Catastrophic. PG&E recently emerged from bankruptcy stemming from financial fallout from several devastating wildfires caused by its utility equipment that killed more than 100 people and destroyed more than 27,000 homes and other buildings in 2017 and 2018. That included a blaze two years ago that destroyed much of the town of Paradise and killed 85 people. The utility pleaded guilty in June to 84 felony counts of involuntary manslaughter and paid $25.5 billion in settlements to cover the losses from that and other recent power line-sparked catastrophes. And authorities say the fire risk is increasing. Scientists have said climate change has made California much drier, meaning trees and other plants are more flammable. October and November are traditionally the worst months for fires, but already this year 8,600 wildfires in the state have burned an area larger than Connecticut, killed 31 people and destroyed thousands of homes.

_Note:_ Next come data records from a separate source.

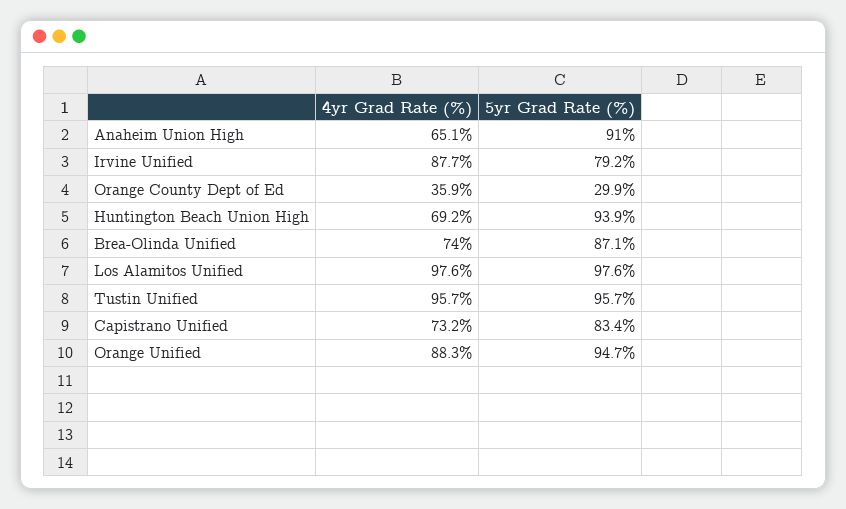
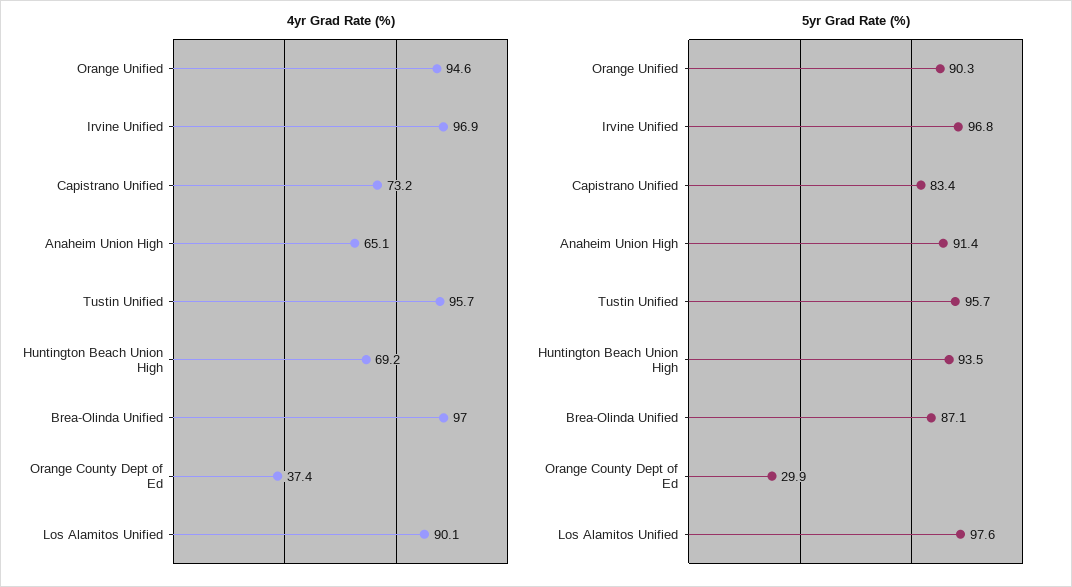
  {
    "4yr Grad Rate (%)": {
      "Anaheim Union High": 65.1,
-     "Irvine Unified": 87.7,
+     "Irvine Unified": 96.9,
-     "Orange County Dept of Ed": 35.9,
+     "Orange County Dept of Ed": 37.4,
      "Huntington Beach Union High": 69.2,
-     "Brea-Olinda Unified": 74,
+     "Brea-Olinda Unified": 97,
-     "Los Alamitos Unified": 97.6,
+     "Los Alamitos Unified": 90.1,
      "Tustin Unified": 95.7,
      "Capistrano Unified": 73.2,
-     "Orange Unified": 88.3
+     "Orange Unified": 94.6
    },
    "5yr Grad Rate (%)": {
-     "Anaheim Union High": 91,
+     "Anaheim Union High": 91.4,
-     "Irvine Unified": 79.2,
+     "Irvine Unified": 96.8,
      "Orange County Dept of Ed": 29.9,
-     "Huntington Beach Union High": 93.9,
+     "Huntington Beach Union High": 93.5,
      "Brea-Olinda Unified": 87.1,
      "Los Alamitos Unified": 97.6,
      "Tustin Unified": 95.7,
      "Capistrano Unified": 83.4,
-     "Orange Unified": 94.7
+     "Orange Unified": 90.3
    }
  }

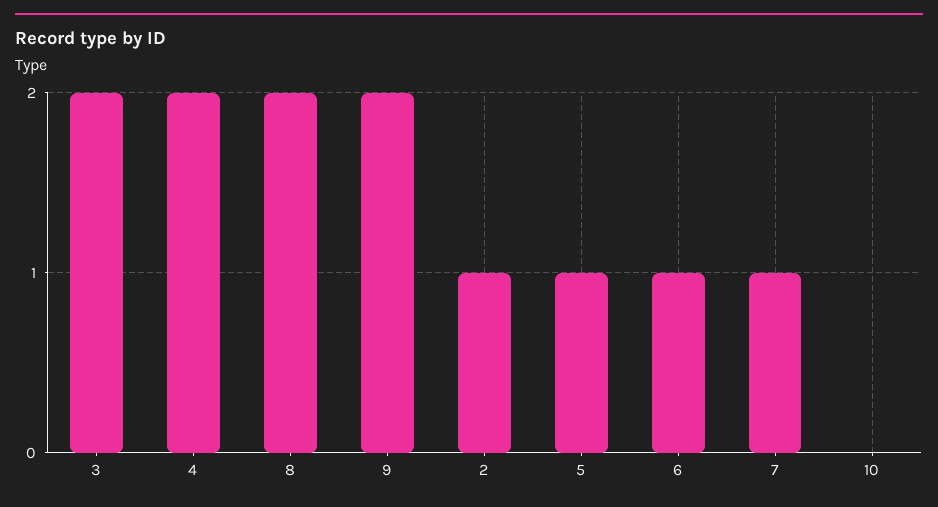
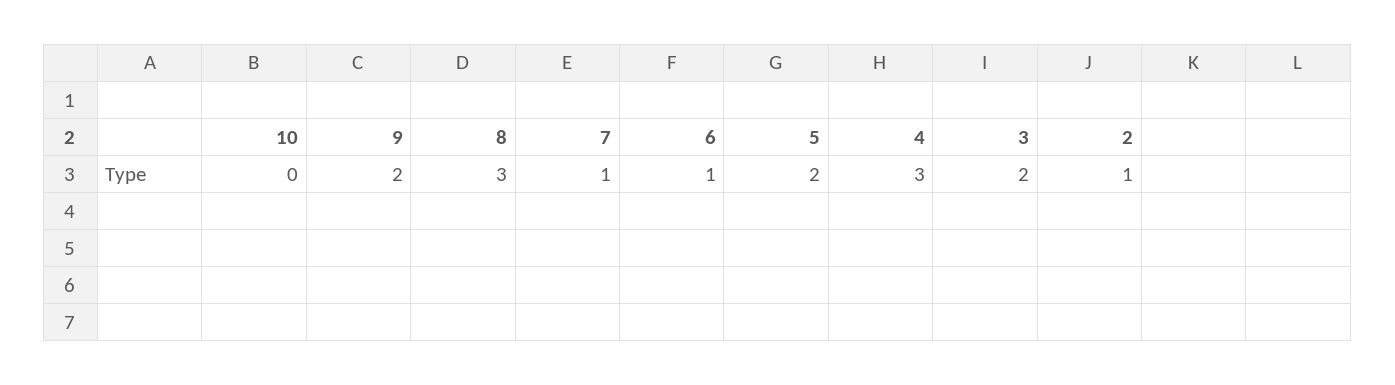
  {
    "3": 2,
-   "4": 2,
+   "4": 3,
-   "8": 2,
+   "8": 3,
    "9": 2,
    "2": 1,
-   "5": 1,
+   "5": 2,
    "6": 1,
    "7": 1,
    "10": 0
  }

Do they prevent wildfires?
PG&E said during its latest blackout, crews discovered at least 130 incidents of damage or hazard to its equipment. The utility says any one of them conceivably could have sparked a fire. It’s much easier to show that equipment has caused or is suspected of causing devastating blazes. PG&E avoided major wildfires during its outage this week, while Southern California Edison is trying to determine if one of its power lines started a massive fire that drove nearly 100,000 people from their homes in Orange County. The power shutoff strategy does have its critics. Jonathan Lesser, an adjunct fellow at the conservative Manhattan Institute think tank, coauthored a report that found the benefits don’t outweigh the costs to customers. He said preemptive blackouts are like a cheap insurance policy for utilities that don’t have to account for the costs to customers. When the lights go out, many businesses are forced to close or scale back, homeowners have to toss spoiled food and vital medical equipment can’t be used.